British actress/comedienne and sometimes singer Tracey Ullman was a one-hit wonder in the U.S. although several of her singles were well-received abroad. Her schtick was to update the 60’s girl group sound, and “They Don’t Know” was an irresistible nugget of retropop. The backing vocals were supplied by the same woman who provided the song itself, Kirsty MacColl. Kirsty’s version is much the same–Tracey just upped the cute factor some.


“Big Ten Inch Record”-Aerosmith

This song certainly clashed stylistically with the rest of the classic 1975 Toys in the Attic album, but I think that was the point. It’s a safe bet to be the only Bull Moose Jackson song in most Aerosmith fans’ collections.

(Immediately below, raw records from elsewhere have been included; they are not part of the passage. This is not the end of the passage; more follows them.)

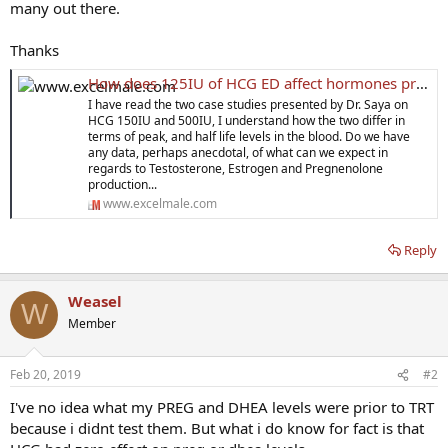
many out there.
Thanks
How does 125IU of HCG ED affect hormones production while on TRT?
I have read the two case studies presented by Dr. Saya on
HCG 150IU and 500IU, I understand how the two differ in
terms of peak, and half life levels in the blood. Do we have
any data, perhaps anecdotal, of what can we expect in
regards to Testosterone, Estrogen and Pregnenolone
production...
www.excelmale.com
Reply
Weasel
W
Member
Feb 20, 2019
#2
I've no idea what my PREG and DHEA levels were prior to TRT
because i didnt test them. But what i do know for fact is that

“Unchained Melody”-The Righteous Brothers

What we have here is your all-purpose guide to “Unchained Melody”, starting with the Righteous Brothers and moving backward in time. (We will ignore versions by LeAnn Rimes, Heart, The Sweet Inspirations and even Elvis Himself, all of whom recorded versions after the Righteous Brothers, none of whom should have bothered.)

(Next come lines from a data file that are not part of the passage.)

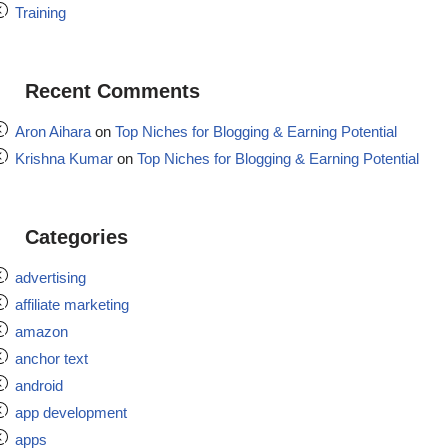
Training
Recent Comments
Aron Aihara
on
Top Niches for Blogging & Earning Potential
Krishna Kumar
on
Top Niches for Blogging & Earning Potential
Categories
advertising
affiliate marketing
amazon
anchor text
android
app development
apps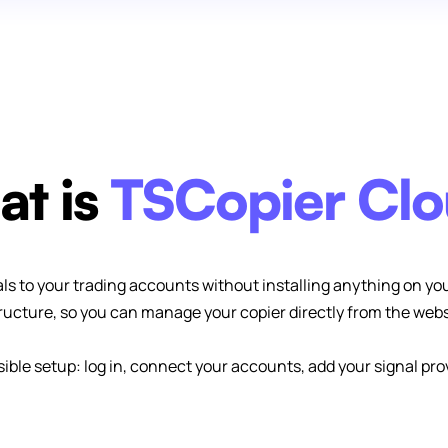
t is
TSCopier Cl
ls to your trading accounts without installing anything on yo
tructure, so you can manage your copier directly from the web
ssible setup: log in, connect your accounts, add your signal pro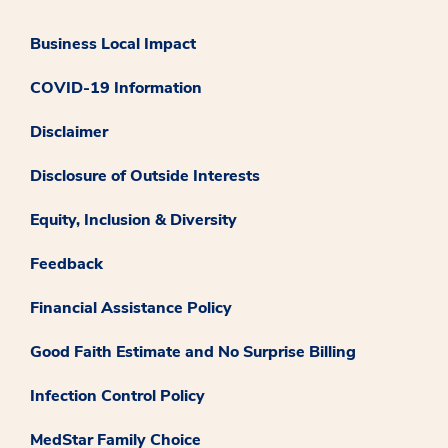
Business Local Impact
COVID-19 Information
Disclaimer
Disclosure of Outside Interests
Equity, Inclusion & Diversity
Feedback
Financial Assistance Policy
Good Faith Estimate and No Surprise Billing
Infection Control Policy
MedStar Family Choice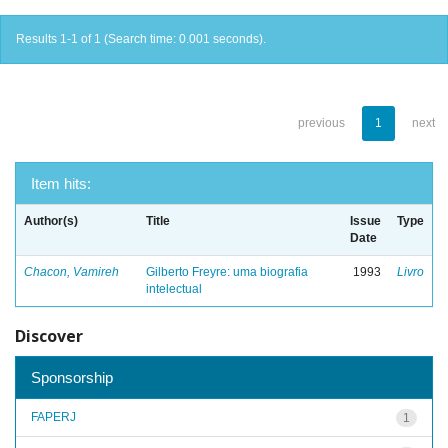
Results 1-1 of 1 (Search time: 0.001 seconds).
previous
1
next
Item hits:
Author(s)
Title
Issue
Type
Date
Chacon, Vamireh
Gilberto Freyre: uma biografia
1993
Livro
intelectual
Discover
Sponsorship
FAPERJ
1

The above clip is a little medley, a Bill Medley if you will, of snippets of the six versions of this song that matter. Here’s what you hear in succession:

  1. The newly recorded 1990 version done by the Righteous Brothers in response to demand created by the song’s inclusion in the Patrick Swayze/Demi Moore film Ghost. This is not, however, the version which appeared in that movie. This version charted at #19 in 1990.
  2. The Righteous Brothers’ first hit version, which went to #4 in 1965 and climbed to #13 in 1990 after its inclusion in Ghost. Yes, incredibly they had two different recordings of their song chart at numbers 13 and 19 in the same year.
  3. Vito & The Salutations’ fast doo wop version from 1963. Sounds like a parody of the Righteous Brothers, but it actually came two years earlier.
  4. Roy Hamilton’s #6 hit from 1955
  5. Al Hibbler’s #3 hit from 1955
  6. Finally, Les Baxter’s #1 version, also from 1955 and the only time the song has gone to the top of the charts. If you count June Valli’s #29 hit of the same year, the song had four top 40 versions in 1955 alone, three of them top ten.

If you’ve always wondered why this song carries around such a strange title, it’s because Les Baxter’s original version was from the movie Unchained (which starred football star Elroy “Crazylegs” Hirsch).

p.s. Why don’t football players have nicknames like “Crazylegs” anymore?